Program rankings, compiled using data gathered between September 1, 2012 and March 31, 2015, encompass reviews posted by more than 70,000 students participating in over 1,600 graduate programs nationwide. Given 15-20 million people were college students and about 66.9 million people had a minimum of a 4 year degree in the U.S. during that time period, 70 thousand respondents is rather low (deep dive investigation showed this is not a fair cross-section of graduates on each campus). It seems to indicate an upstart website that is desperately trying to add more users to their personal information database.
Ratings are based on a 10 star system (with 1 being the worst and 10 being the best). n/a
For a copy of our Top Rankings Badge & Seal, please click on the link.
For the rankings page, please click [Graduate Program We Have] Rankings
They hope you were sold here on how well your program was doing that you won’t investigate any further, and just grab an image and post their link. But they know better than to stop here to seal the deal.

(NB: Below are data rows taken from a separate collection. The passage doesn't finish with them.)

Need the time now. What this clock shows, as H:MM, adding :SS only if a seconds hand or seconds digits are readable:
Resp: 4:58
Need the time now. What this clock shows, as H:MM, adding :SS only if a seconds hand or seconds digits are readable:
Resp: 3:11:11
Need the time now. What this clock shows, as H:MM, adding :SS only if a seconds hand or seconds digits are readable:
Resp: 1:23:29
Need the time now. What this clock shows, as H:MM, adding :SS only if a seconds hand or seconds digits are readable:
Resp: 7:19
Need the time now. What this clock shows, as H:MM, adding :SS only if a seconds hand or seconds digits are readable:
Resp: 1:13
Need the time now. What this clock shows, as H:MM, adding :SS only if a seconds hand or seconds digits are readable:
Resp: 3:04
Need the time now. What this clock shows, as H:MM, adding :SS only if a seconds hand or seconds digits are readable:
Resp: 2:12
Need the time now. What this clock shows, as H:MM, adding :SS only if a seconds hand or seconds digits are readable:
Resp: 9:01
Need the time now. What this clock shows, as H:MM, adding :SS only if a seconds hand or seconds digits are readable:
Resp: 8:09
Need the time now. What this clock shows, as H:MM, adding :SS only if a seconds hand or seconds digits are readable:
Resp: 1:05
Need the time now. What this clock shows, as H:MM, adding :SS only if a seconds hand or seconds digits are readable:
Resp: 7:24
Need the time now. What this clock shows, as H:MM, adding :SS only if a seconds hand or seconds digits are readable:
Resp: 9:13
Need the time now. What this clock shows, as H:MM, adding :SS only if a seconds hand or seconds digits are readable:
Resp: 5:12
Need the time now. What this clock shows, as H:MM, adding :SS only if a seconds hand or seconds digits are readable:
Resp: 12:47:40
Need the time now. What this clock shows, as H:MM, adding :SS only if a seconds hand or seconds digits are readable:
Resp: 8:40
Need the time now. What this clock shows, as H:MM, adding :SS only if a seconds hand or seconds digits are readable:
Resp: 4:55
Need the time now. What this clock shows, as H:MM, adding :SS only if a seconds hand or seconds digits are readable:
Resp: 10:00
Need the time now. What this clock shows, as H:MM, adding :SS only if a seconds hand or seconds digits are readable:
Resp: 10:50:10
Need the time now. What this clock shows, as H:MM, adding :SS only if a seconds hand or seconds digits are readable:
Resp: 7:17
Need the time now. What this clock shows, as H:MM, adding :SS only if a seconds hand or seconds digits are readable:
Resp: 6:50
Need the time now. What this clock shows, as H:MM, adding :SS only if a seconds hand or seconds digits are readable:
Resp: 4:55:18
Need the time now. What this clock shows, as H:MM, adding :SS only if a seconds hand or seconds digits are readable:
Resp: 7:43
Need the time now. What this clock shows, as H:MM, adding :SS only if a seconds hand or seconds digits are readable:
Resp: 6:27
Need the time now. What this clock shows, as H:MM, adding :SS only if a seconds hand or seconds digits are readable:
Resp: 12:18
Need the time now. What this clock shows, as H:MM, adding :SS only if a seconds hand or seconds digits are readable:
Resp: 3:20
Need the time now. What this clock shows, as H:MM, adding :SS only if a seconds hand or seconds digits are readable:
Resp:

The [Top Graduate Program We Have] are listed below:

[1 - 7 removed]
8 Tarleton State University
[9 - 25 removed]
To set up the Methodology described below, upon deep dive investigation, university report cards are focused heavily on the stars given to each university (60% of the page’s real estate on this alone), but a closer inspection showed how many had actually voted to make Tarleton #8: 7 respondents. No names could be identified as legitimate Tarleton students, since they were aliases. The #1 ranking university had 29 respondents. The #2 ranking university had only 1 respondent.
METHODOLOGY
[Website collecting user information to sell to third-parties] reaches current and recent graduate students through scholarship entries as well as social media platforms.
Admitting to where they attempt to socially engineer you to compete for rankings by creating user accounts and giving your personal data to third-parties. Fake ranking websites and scholarship applications are huge social engineering schemes aimed at higher education officials, along with "resource" links.
[Website collecting user information to sell to third-parties] assigns 15 ranking categories to each graduate program at each graduate school. Rankings cover a variety of student topics such as academic competitiveness, career support, financial aid and quality of network.
For a given graduate program, rankings are determined by calculating the average score for each program based on the 15 ranking categories. These scores are then compared across all ranked schools for that program and are translated into a final ranking for that graduate program, i.e., “business and management”.
n/a
A given graduate program is not ranked until a minimum threshold of graduate student surveys is completed for that program Not sure what they define as “minimum threshold”, but if one respondent can give a university a #2 ranking, then this threshold was not properly calculated to avoid extreme bias (or false voting) created by popularity contests.